#### Extracted information:
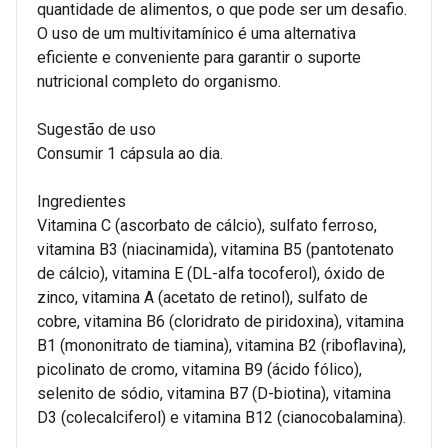
quantidade de alimentos, o que pode ser um desafio.
O uso de um multivitamínico é uma alternativa
eficiente e conveniente para garantir o suporte
nutricional completo do organismo.
Sugestão de uso
Consumir 1 cápsula ao dia.
Ingredientes
Vitamina C (ascorbato de cálcio), sulfato ferroso,
vitamina B3 (niacinamida), vitamina B5 (pantotenato
de cálcio), vitamina E (DL-alfa tocoferol), óxido de
zinco, vitamina A (acetato de retinol), sulfato de
cobre, vitamina B6 (cloridrato de piridoxina), vitamina
B1 (mononitrato de tiamina), vitamina B2 (riboflavina),
picolinato de cromo, vitamina B9 (ácido fólico),
selenito de sódio, vitamina B7 (D-biotina), vitamina
D3 (colecalciferol) e vitamina B12 (cianocobalamina).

#### Written task:
Reproduce every line from the preceding data in which the word "cálcio" can be found.

#### Exercise result:
Vitamina C (ascorbato de cálcio), sulfato ferroso,
de cálcio), vitamina E (DL-alfa tocoferol), óxido de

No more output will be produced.